El tema se puede alargar. Las evidencias son fehacientes, no solo por la catástrofe de las poco mentadas y comentadas pruebas Pisa, ni por el desprestigio de la educación colombiana en el mundo globalizado, a pesar de los esfuerzos denodados de individuos que han ganado posiciones meritorias en el mundo académico y científico —porque lo han hecho afuera—, sino por la forma como se maneja el tema educativo y cultural del cual dependen la ciencia, la tecnología y el desarrollo científico. Mientras la educación siga siendo el negocio que es, nada tenemos que hacer, nada hay que transformar, nada hay que revaluar. Además del suculento negocio de las drogas y las armas, y los bancos y la minería, está el de ser propietario de colegios y universidades. Esa es la nueva élite, y ella manda y demanda, se opone y ordena.

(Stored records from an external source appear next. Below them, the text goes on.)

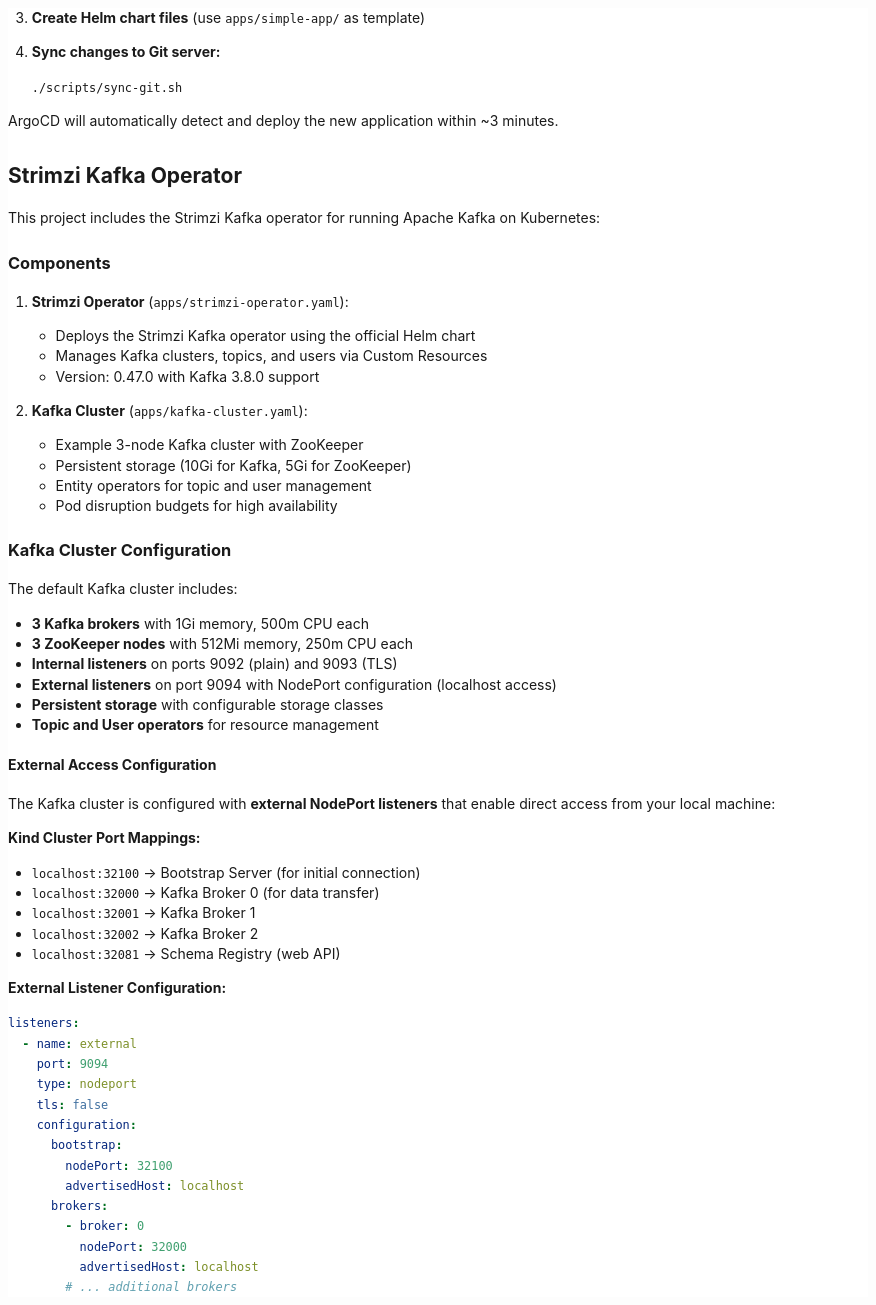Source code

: 3. **Create Helm chart files** (use `apps/simple-app/` as template)

4. **Sync changes to Git server:**
   ```bash
   ./scripts/sync-git.sh
   ```

ArgoCD will automatically detect and deploy the new application within ~3 minutes.

## Strimzi Kafka Operator

This project includes the Strimzi Kafka operator for running Apache Kafka on Kubernetes:

### Components

1. **Strimzi Operator** (`apps/strimzi-operator.yaml`):
   - Deploys the Strimzi Kafka operator using the official Helm chart
   - Manages Kafka clusters, topics, and users via Custom Resources
   - Version: 0.47.0 with Kafka 3.8.0 support

2. **Kafka Cluster** (`apps/kafka-cluster.yaml`):
   - Example 3-node Kafka cluster with ZooKeeper
   - Persistent storage (10Gi for Kafka, 5Gi for ZooKeeper)
   - Entity operators for topic and user management
   - Pod disruption budgets for high availability

### Kafka Cluster Configuration

The default Kafka cluster includes:
- **3 Kafka brokers** with 1Gi memory, 500m CPU each
- **3 ZooKeeper nodes** with 512Mi memory, 250m CPU each  
- **Internal listeners** on ports 9092 (plain) and 9093 (TLS)
- **External listeners** on port 9094 with NodePort configuration (localhost access)
- **Persistent storage** with configurable storage classes
- **Topic and User operators** for resource management

#### External Access Configuration

The Kafka cluster is configured with **external NodePort listeners** that enable direct access from your local machine:

**Kind Cluster Port Mappings:**
- `localhost:32100` → Bootstrap Server (for initial connection)
- `localhost:32000` → Kafka Broker 0 (for data transfer) 
- `localhost:32001` → Kafka Broker 1
- `localhost:32002` → Kafka Broker 2
- `localhost:32081` → Schema Registry (web API)

**External Listener Configuration:**
```yaml
listeners:
  - name: external
    port: 9094
    type: nodeport
    tls: false
    configuration:
      bootstrap:
        nodePort: 32100
        advertisedHost: localhost
      brokers:
        - broker: 0
          nodePort: 32000
          advertisedHost: localhost
        # ... additional brokers
```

Sobre todo, se opone.

Una revolución en la educación solo la pueden hacer los que saben de educación, los que desde hace años se levantan muy temprano a trabajar sin el reconocimiento que merecen, y lo hacen con fe, con vocación, con sensatez, con decisión. Este es el llamado. Convocar a quienes desde hace años luchan por educar a estas nuevas generaciones, anhelantes de otras perspectivas, esperanzadas en que el camino no sea este tortuoso y desesperante en el que viven. No quieren promesas, sino hechos. No quieren más humillaciones ni más caídas, ni más improvisaciones, ni intolerancia, ni más matoneo.

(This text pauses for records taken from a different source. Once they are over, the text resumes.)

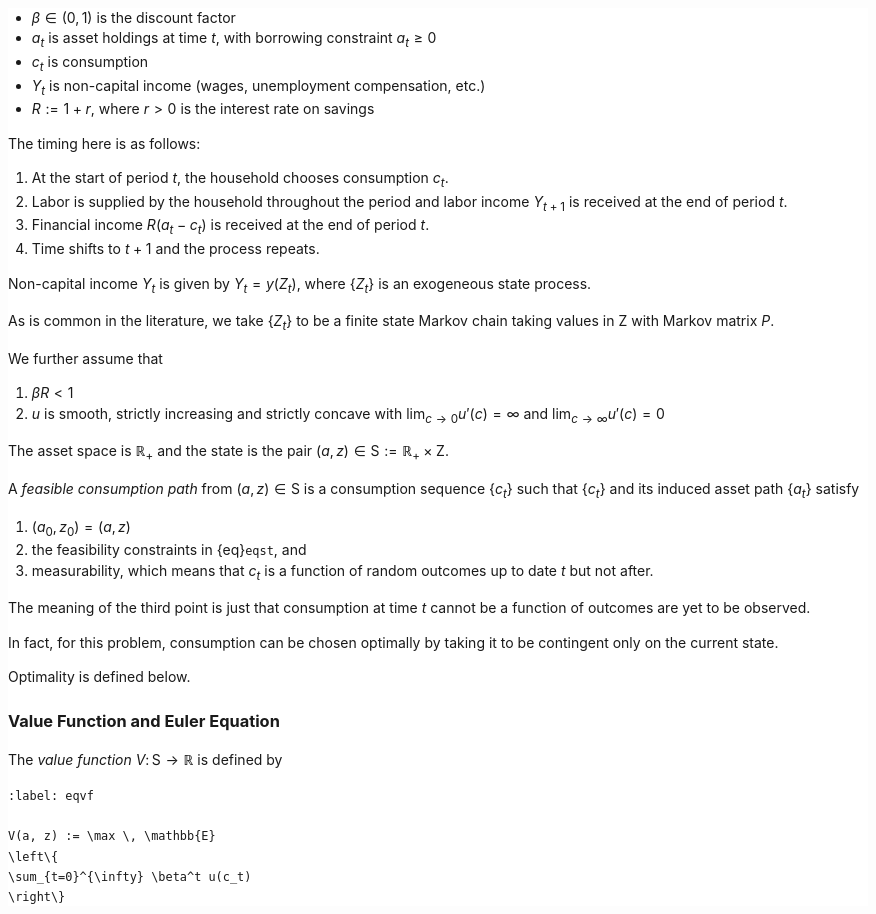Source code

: * $\beta \in (0,1)$ is the discount factor
* $a_t$ is asset holdings at time $t$, with borrowing constraint $a_t \geq 0$
* $c_t$ is consumption
* $Y_t$ is non-capital income (wages, unemployment compensation, etc.)
* $R := 1 + r$, where $r > 0$ is the interest rate on savings

The timing here is as follows:

1. At the start of period $t$, the household chooses consumption
   $c_t$.
1. Labor is supplied by the household throughout the period and labor income
   $Y_{t+1}$ is received at the end of period $t$.
1. Financial income $R(a_t - c_t)$ is received at the end of period $t$.
1. Time shifts to $t+1$ and the process repeats.

Non-capital income $Y_t$ is given by $Y_t = y(Z_t)$, where
$\{Z_t\}$ is an exogeneous state process.

As is common in the literature, we take $\{Z_t\}$ to be a finite state
Markov chain taking values in $\mathsf Z$ with Markov matrix $P$.

We further assume that

1. $\beta R < 1$
1. $u$ is smooth, strictly increasing and strictly concave with $\lim_{c \to 0} u'(c) = \infty$ and $\lim_{c \to \infty} u'(c) = 0$

The asset space is $\mathbb R_+$ and the state is the pair $(a,z)
\in \mathsf S := \mathbb R_+ \times \mathsf Z$.

A *feasible consumption path* from $(a,z) \in \mathsf S$ is a consumption
sequence $\{c_t\}$ such that $\{c_t\}$ and its induced asset path $\{a_t\}$ satisfy

1. $(a_0, z_0) = (a, z)$
1. the feasibility constraints in {eq}`eqst`, and
1. measurability, which means that $c_t$ is a function of random
   outcomes up to date $t$ but not after.

The meaning of the third point is just that consumption at time $t$
cannot be a function of outcomes are yet to be observed.

In fact, for this problem, consumption can be chosen optimally by taking it to
be contingent only on the current state.

Optimality is defined below.

### Value Function and Euler Equation

The *value function* $V \colon \mathsf S \to \mathbb{R}$ is defined by

```{math}
:label: eqvf

V(a, z) := \max \, \mathbb{E}
\left\{
\sum_{t=0}^{\infty} \beta^t u(c_t)
\right\}
```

Una convocatoria que tenga la suficiente capacidad de producir un documento revelador de diagnóstico y en él la cura a este cáncer que se lleva, o se llevó, nuestro viejo prestigio de educados al abismo del fracaso, del desastre, de los cocteles y las apariencias. Una convocatoria que pueda, y tenga, el suficiente carácter para instruir a quienes gobiernan, sobre lo que se debe hacer: así, en imperativo: debe hacer. A esa convocatoria deben acudir, por lo tanto, los que educan. Los que saben qué es educar y cómo se debe hacer en estos momentos en que nos ganó la vida fácil, la doble moral, la impunidad, el odio, el egoísmo, la infamia, la grosería. Un comité de notables que no tenga ninguna aproximación con los que desde hace años trafican con la educación.

Propongo desde esta tribuna que a la educación le pongamos la atención que merece, pero que sea un proyecto de gente honesta y dispuesta a darles a los hijos y a las nuevas generaciones la vida que merecen en un mundo menos enriquecido y más sabio. Poco ahora, pero mucho para el mañana de nuestros herederos. Tendremos el suficiente valor de emprender esta última tarea, antes de que los dilemas del dinero y el poder terminen de amilanar el destino provechoso de los seres humanos. Queda la propuesta, para que no digan luego que no se hizo. Y quitémonos de encina esa pifia mediática de ser, en el 2025, el país más educado. No lo necesitamos, ni lo necesitaremos. Allá llegaremos sin tanto ruido, despacio y honradamente.